Bizarre Behavior with REGEXP_MATCH in Google Big Query
-
21-12-2019 - |
Question
I'm seeing very bizarre behavior with the REGEXP_MATCH
function in google big query. The function appears to work perfectly fine for public data but is not working on my dataset. I have a dataset imported from the csv with the first two lines (first is header row which all becomes the schema where everything is a string), there's a lot more but the following is the only relevant data for this case.
"id","common_name","botanical_name","low_hardiness_zone","high_hardiness_zone","type","exposure_min","exposure_max","moisture_min","moisture_max"

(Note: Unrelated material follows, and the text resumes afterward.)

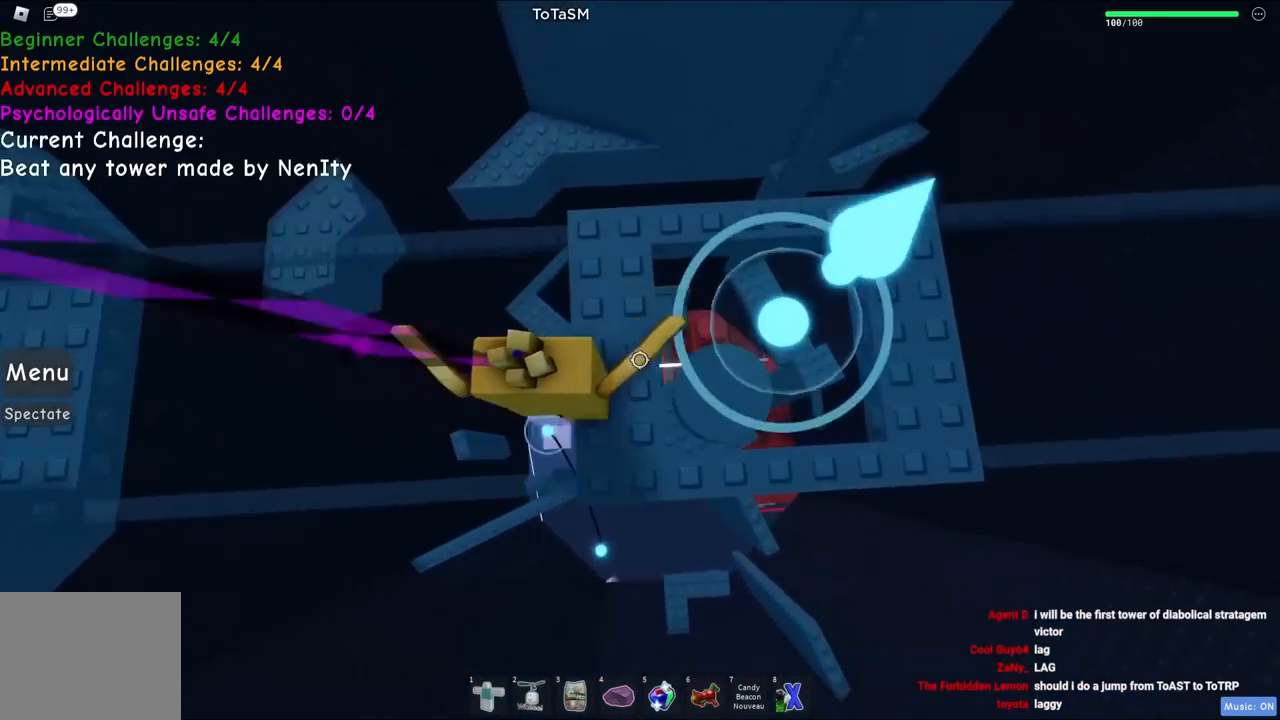
{"keys": [], "events": [[267, "d", "up"]]}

"plant1","Abelia","Abelia zanderi 'Conti (Confetti)'","5b","9a","Shrub","Partial Sun","Full Sun","Dry","Dry"
When I run the query:
SELECT * FROM [PlantLink_Plant_Types.plant_data_set]
WHERE REGEXP_MATCH('common_name',r'.*')
I get every result.
However, when I run the query:
SELECT * FROM [PlantLink_Plant_Types.plant_data_set]

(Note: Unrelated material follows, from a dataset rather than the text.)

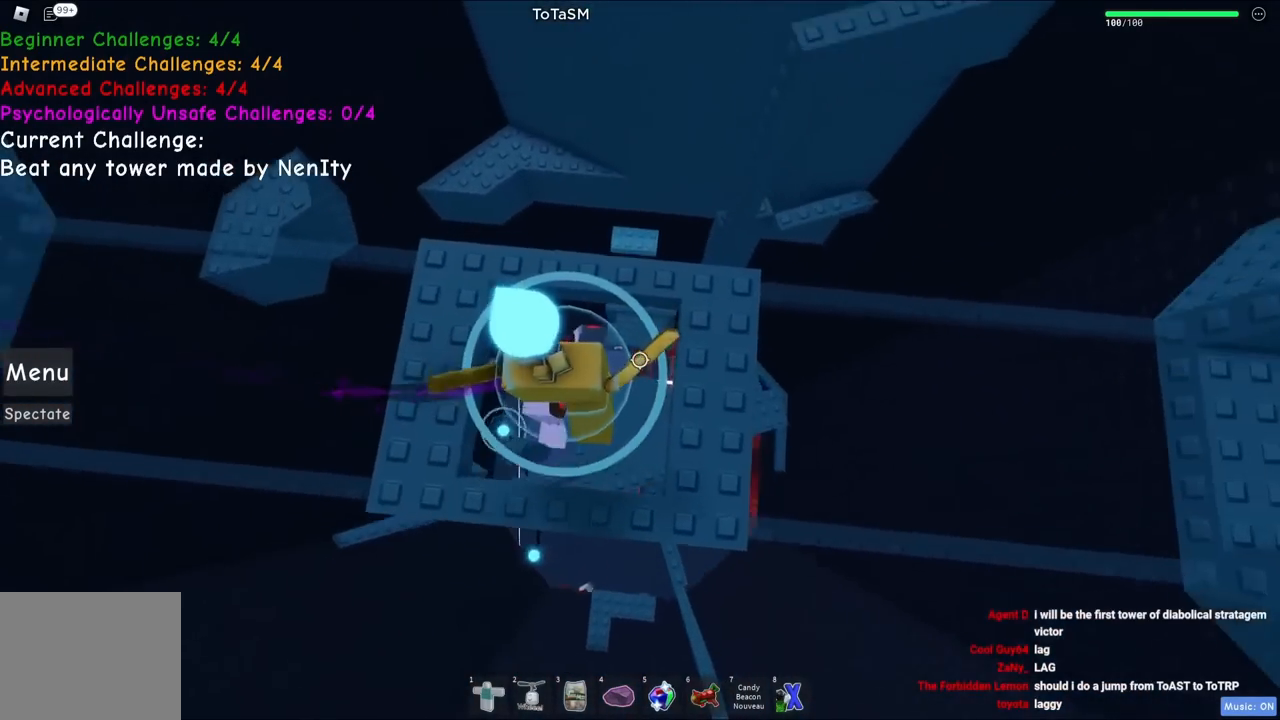
{"keys": [], "events": []}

WHERE REGEXP_MATCH('common_name',r'A.*')
I get no results, which is really weird because the plant common name Abelia starts with an A.

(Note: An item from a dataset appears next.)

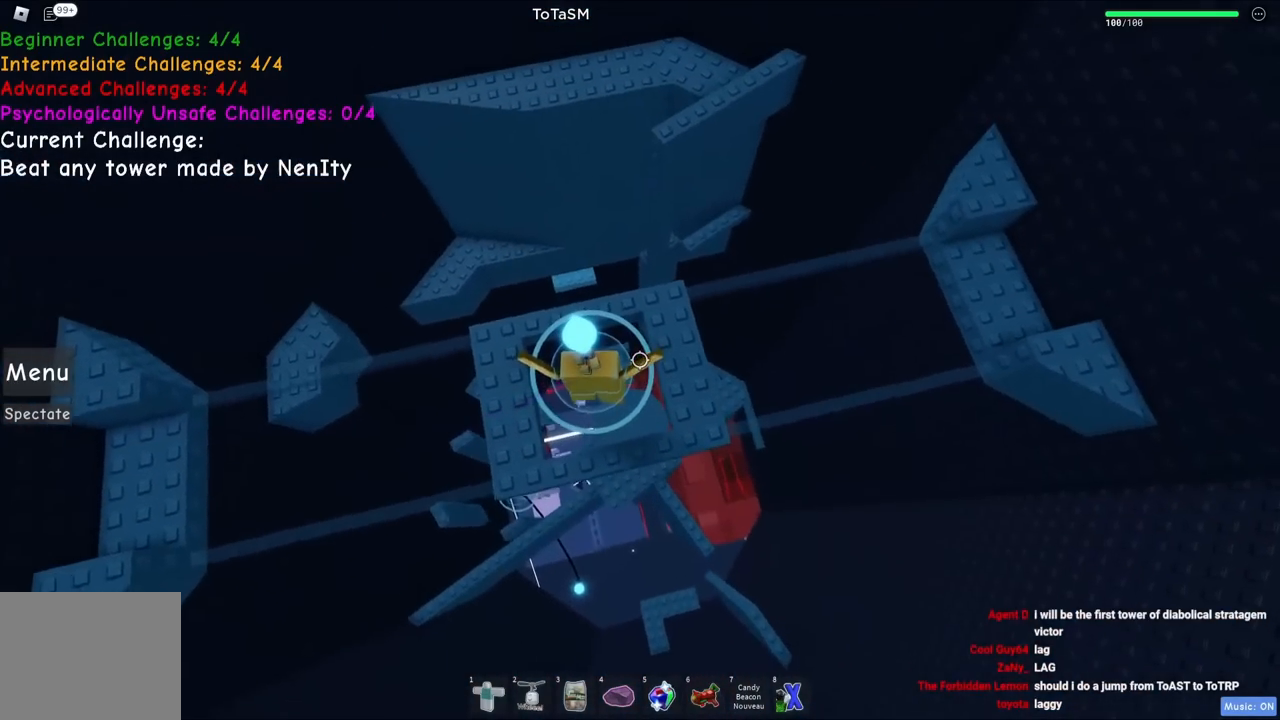
{"keys": [], "events": []}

Now my regex magic is not that strong, but I am pretty sure the pattern is not at fault. Additionally I've run the public dataset test queries with REGEXP_MATCH
and they run correctly. Does anyone have any clue why REGEXP_MATCH
would not always function as advertised?
Solution
Note:
- REGEXP_MATCH('common_name',r'.*') matches the string 'common_name'
while
- REGEXP_MATCH(common_name,r'.*') matches a field in your table that is called common_name
the 1st one is always true and therefore you get all results. I guess you wanted to refer the content of the field, so you need to use the second one.
- REGEXP_MATCH(common_name,r'A.*') should return all records that field common_name contains "A".
hope this helps.
OTHER TIPS
Issue is the string 'common_name' does not start with 'A'.
Check this:
REGEXP_MATCH('common_name',r'.*')
: All results.REGEXP_MATCH('common_name',r'A.*')
: No results.REGEXP_MATCH('common_name',r'c.*')
: All results.REGEXP_MATCH(common_name,r'A.*')
: All results that somewhere have an 'A'.
:)